Unfortunately, these principles are largely missing in the proposed state constitutional amendment, Proposal 3, on the November ballot. Prop 3, or 25x25 as it is often called because the mandate takes effect in 2025, is narrowly focused on the use of renewable resources for electricity generation. Dow opposes this proposal because it hurts our business and our employees. We believe both the constitutional approach and the focus of Prop 3 are misguided, and will lead to the unintended consequences of reduced job growth and greater economic hardship for Michigan residents.

Michigan already has the highest utility rates in the Midwest, which gives job-creating manufacturers pause when considering building or expanding plants here. At a projected cost of $10 billion to implement, Prop 3 will significantly increase the cost of electricity for Michigan residents and businesses. This is sure to have detrimental effects on businesses, both large and small, and on economic growth and job creation in our state.

As a supplier to the wind industry and producer of solar technology, with a considerable stake in research and development of practical clean energy technologies, some may expect Dow to be supportive of the measure. However, any gains renewable markets might see from Prop 3 would be significantly overshadowed by the higher energy costs it causes. Dow, like all residents of Michigan, would suffer financially under the 25X25 amendment.

The proposal is also shortsighted in that it doesn’t consider energy efficiency, which is the fastest and most inexpensive path to ensuring a sustainable energy future. Considering that the average home contains about a half-mile of cracks that release enough heated or cooled air to fill two Goodyear blimps every single day, energy efficiency is clearly the most economical and easily accessible form of sustainable energy available.

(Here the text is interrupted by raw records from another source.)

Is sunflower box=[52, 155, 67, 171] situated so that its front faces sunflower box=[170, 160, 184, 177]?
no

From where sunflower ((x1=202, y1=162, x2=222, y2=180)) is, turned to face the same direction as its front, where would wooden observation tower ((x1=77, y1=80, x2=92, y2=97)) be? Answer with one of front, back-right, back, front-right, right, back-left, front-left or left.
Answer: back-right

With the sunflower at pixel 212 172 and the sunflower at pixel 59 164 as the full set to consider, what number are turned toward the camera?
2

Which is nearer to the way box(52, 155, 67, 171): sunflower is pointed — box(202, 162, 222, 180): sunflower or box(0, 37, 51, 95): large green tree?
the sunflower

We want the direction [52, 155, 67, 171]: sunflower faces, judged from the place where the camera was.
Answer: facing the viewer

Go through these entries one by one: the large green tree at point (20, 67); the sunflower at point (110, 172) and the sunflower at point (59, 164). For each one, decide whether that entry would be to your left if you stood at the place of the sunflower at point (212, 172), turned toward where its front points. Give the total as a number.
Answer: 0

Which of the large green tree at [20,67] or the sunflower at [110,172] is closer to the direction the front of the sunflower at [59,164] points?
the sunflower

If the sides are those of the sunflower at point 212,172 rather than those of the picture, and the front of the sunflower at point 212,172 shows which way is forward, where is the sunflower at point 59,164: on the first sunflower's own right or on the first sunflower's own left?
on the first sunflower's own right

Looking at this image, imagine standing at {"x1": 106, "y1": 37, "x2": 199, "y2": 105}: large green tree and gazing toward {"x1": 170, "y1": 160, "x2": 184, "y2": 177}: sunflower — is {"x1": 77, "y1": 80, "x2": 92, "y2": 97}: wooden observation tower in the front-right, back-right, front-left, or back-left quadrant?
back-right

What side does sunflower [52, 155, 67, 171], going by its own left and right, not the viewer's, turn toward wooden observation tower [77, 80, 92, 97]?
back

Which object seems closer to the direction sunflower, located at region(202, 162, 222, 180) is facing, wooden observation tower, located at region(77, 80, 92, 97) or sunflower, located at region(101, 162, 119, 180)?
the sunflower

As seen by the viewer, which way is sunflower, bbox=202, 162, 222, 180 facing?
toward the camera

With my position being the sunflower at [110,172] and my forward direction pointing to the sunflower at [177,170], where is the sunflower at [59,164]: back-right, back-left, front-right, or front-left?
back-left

At Dow, we are passionate about energy conservation because we experience its value every day. Since 1990, Dow has reduced its energy intensity by 40 percent, saving more than 5 quadrillion BTUs, roughly equivalent to 11 years of energy consumption by every home in Michigan. As a result of these efforts, we avoided more than 270 million tons of greenhouse gas emissions and have returned more than $24 billion of value to our company. However, since 1990, the technologies and practices involved in improving our energy footprint have evolved significantly. Thankfully, we have maintained the flexibility to adapt to significant breakthroughs in technology and practices. Michigan residents deserve that same level of freedom to benefit from the evolving energy landscape.

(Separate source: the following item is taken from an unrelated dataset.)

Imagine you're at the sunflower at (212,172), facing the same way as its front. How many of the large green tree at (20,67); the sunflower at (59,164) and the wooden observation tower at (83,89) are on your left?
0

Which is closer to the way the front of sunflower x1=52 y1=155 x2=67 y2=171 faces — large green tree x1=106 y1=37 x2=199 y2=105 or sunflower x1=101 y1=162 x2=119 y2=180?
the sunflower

We are also concerned with the prospect of Michigan’s constitution serving as policy vehicle for select special interests. The state constitution is a foundational document meant to address and solidify the basic rights of Michigan citizens. Energy solutions are diverse and ever-evolving, requiring the flexibility of legislative policy-making to stay current. Without flexibility to respond to new technologies and practices, Michigan could find itself falling further behind other states in making the most out of affordable, sustainable energy, which is the key to economic growth and prosperity.

What Michigan needs most is a comprehensive approach to energy policy where consumers, businesses and government embrace multiple solutions for clean, sustainable and cost-effective energy. It does not need a narrowly focused, rigid and costly state constitutional amendment. Michigan voters should vote no on Proposal 3.

Rich Wells is vice president and site director for the Michigan operations of The Dow Chemical Co.